» Task to complete: The lines to copy are those in the listing that hold the word "fait".

» Records shown:
>>
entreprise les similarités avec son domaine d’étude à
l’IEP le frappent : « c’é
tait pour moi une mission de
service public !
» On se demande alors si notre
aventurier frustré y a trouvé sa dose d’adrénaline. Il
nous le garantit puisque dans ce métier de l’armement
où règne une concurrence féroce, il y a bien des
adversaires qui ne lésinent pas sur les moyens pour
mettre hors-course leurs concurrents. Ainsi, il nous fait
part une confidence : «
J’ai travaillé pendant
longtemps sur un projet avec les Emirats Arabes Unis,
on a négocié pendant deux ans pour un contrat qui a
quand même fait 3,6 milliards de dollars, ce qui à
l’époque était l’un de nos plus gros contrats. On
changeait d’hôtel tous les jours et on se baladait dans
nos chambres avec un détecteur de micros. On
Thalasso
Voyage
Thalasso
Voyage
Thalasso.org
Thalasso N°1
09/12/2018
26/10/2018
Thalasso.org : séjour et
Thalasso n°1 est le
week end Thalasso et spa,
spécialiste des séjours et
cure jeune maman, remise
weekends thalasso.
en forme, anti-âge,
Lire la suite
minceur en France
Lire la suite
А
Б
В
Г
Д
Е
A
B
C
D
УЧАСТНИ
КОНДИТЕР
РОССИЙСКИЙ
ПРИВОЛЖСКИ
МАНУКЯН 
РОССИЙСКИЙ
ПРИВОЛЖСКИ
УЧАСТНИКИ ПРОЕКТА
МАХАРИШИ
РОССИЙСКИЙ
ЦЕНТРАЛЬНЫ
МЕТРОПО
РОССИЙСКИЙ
<<
» Response below:
mettre hors-course leurs concurrents. Ainsi, il nous fait
quand même fait 3,6 milliards de dollars, ce qui à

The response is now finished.